Через неделю мне удалось задержать Натали в сознании на пять минут дольше, чем обычно.

Входит Виктор.

ВИКТОР. Ты не хочешь заняться чем-то другим, например просто прогуляться сегодня вечером?

НАТАЛИ. Я не знаю, что значит «просто прогуляться».

ВИКТОР. Как? Вообще не знаешь?.. Гулять – это когда выходишь из дома и просто идешь по улице, разговариваешь и дышишь свежим воздухом. Можно зайти посидеть в кафе, выпить капучино.

НАТАЛИ. Капучино?.. Что-то такое помню.

ВИКТОР. Да, нам нужно с тобой поближе познакомиться, выпить кофе.

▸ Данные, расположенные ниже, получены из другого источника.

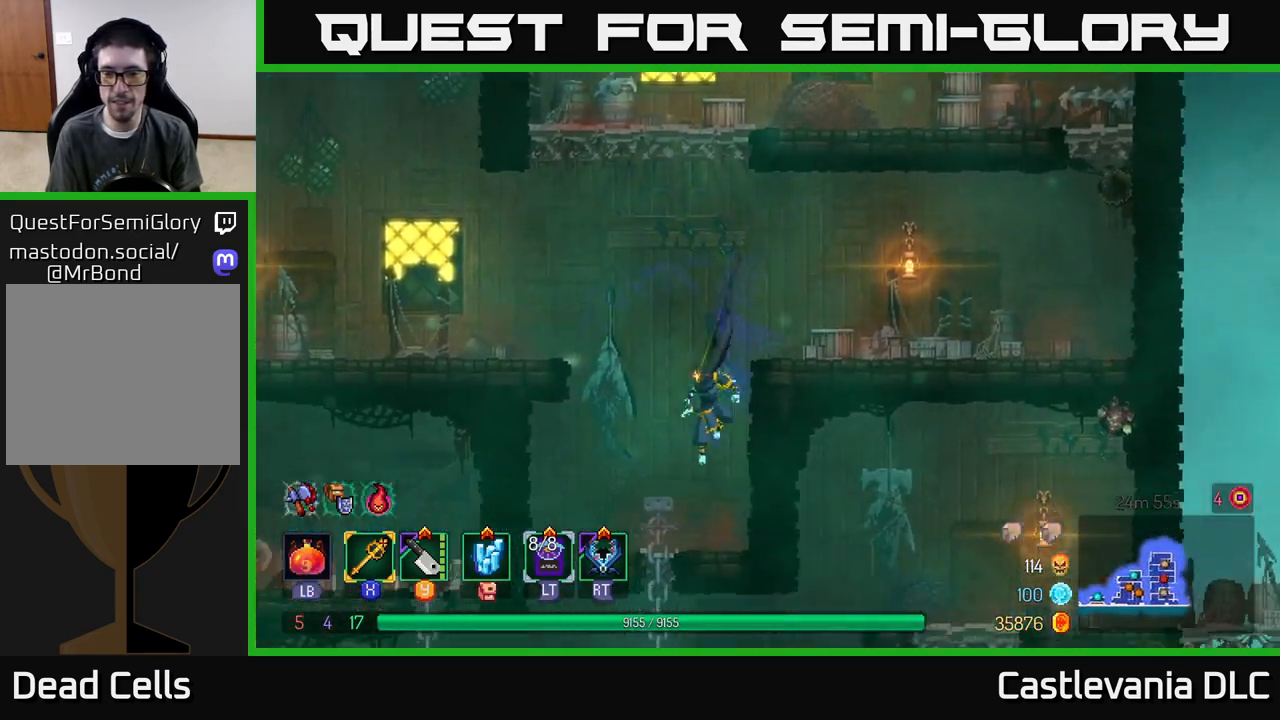
{"buttons": [], "left_stick": "right", "right_stick": "center", "events": [[367, "left_stick", "center"], [467, "left_stick", "right"]]}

Натали вновь «застывает», Виктор гладит большим пальцем ее губы. Свет гаснет.

Сцена третья

На сцене темно. За сценой слышен лай собак, женский крик и плач. Затем Виктор вносит Натали, обернутую его курткой, и бережно кладет на кровать. На ее ногах кровь, рубашка разодрана. Натали рыдает. Виктор обнимает ее, пытается успокоить. Через некоторое время Натали, всхлипывая, начинает рассказывать.

НАТАЛИ. Мы с тобой вчера познакомились и выпили кофе. Сегодня, когда ты ушел, я захотела опять посидеть в кафе, вспомнить, как это было в другом городе, где есть небо и море. Здесь все такое серое. Серые дома, серые стены, серые лица. Серое небо, очень серое небо. И море, которого нет, тоже серое. И как только я вышла, на меня бросились собаки. Они тоже гуляли. Было очень больно. А теперь мне не больно. С тобой не больно.

Виктор тем временем приносит перекись водорода, бинт, начинает осторожно обрабатывать раны Натали.

ВИКТОР. Но ты же была в одном белье! Тебе было холодно? И… другие мужчины… не успели с тобой ничего сделать? Ну, плохого? Против твоей воли?

НАТАЛИ. Я не понимаю, о чем ты говоришь. Я всегда готова, ты же знаешь.

ВИКТОР. Натали, Натали… Что мне теперь с тобой делать…

Натали молчит. Виктор заканчивает обрабатывать ее раны, перевязывает кофейную ногу белым бинтом. Натали задумчиво смотрит на повязку.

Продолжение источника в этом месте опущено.